- Directed by: Sandeep A. Varma
- Written by: Sandeep A. Varma
- Produced by: Humaramovie
- Starring: Piaa Bajpai Akshay Oberoi Divyendu Sharma
- Cinematography: Shanu Singh Rajput
- Edited by: Aarti Bajaj
- Music by: Anuj Danait
- Release date: 30 June 2016;
- Running time: 18 minutes
- Country: India
- Language: Hindi

= The Virgins (film) =

The Virgins is a Hindi short film directed by Sandeep A. Varma starring Divyendu Sharma, Pia Bajpai and Akshay Oberoi.
It is a take on the beliefs surrounding virginity in current India.

==Cast==
- Pia Bajpai
- Akshay Oberoi
- Divyendu Sharma
- Pratik Kothari

==Production==

===Filming===

The filming took place in May 2016 in a small seaside town in Dahanu.

== Reception ==
Fellow industry stars Kalki Koechlin and Imran Khan appreciated Varma and his film at the screening. Khan said, "The film was very enjoyable. It is actually on a very interesting subject. it is on a very relevant and a topical thing.
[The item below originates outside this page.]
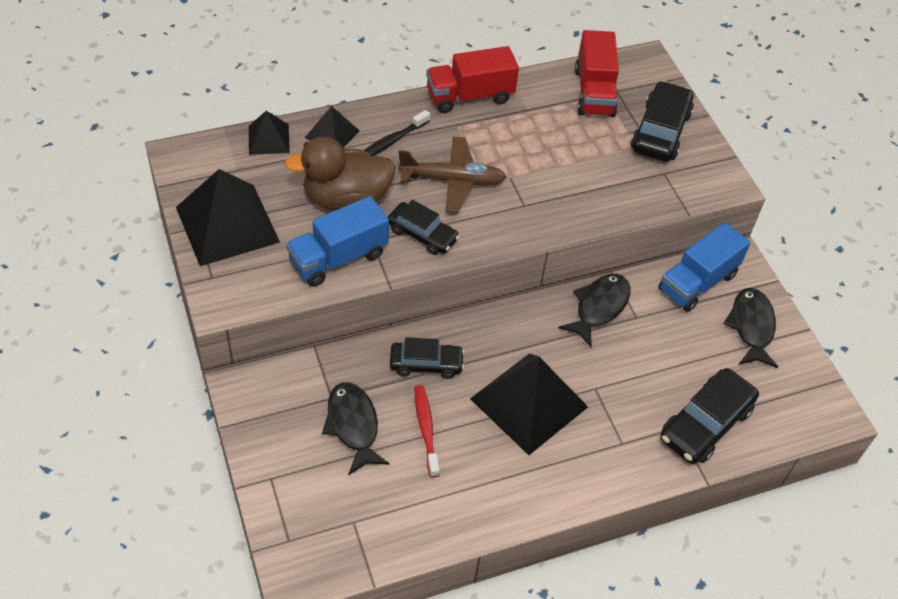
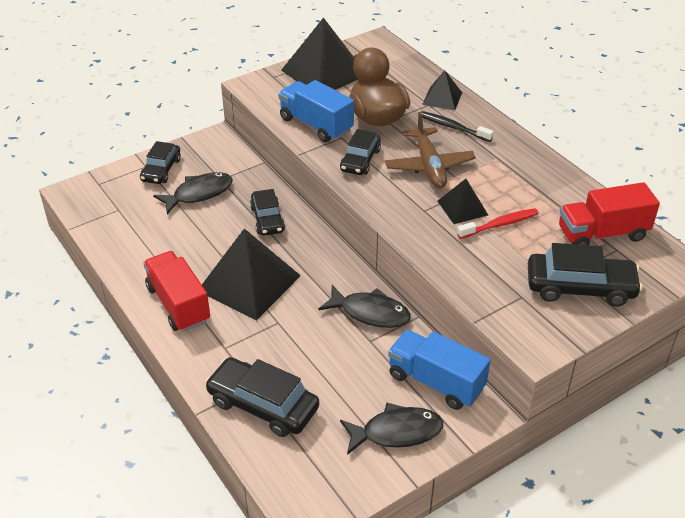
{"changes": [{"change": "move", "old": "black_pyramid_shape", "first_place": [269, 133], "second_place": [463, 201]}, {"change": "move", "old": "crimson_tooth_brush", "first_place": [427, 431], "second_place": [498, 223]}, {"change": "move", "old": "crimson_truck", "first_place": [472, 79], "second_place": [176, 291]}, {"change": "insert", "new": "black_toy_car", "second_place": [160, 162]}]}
The ones who have got married and the ones who have thought of getting married, I think that they will relate a lot to this film." Koechlin said, "I think it is a very interesting concept, the idea of 'The Virgins', people who are concerned about being a virgin or not being a virgin before marriage, we don't see that often explored in cinemas, so it's nice."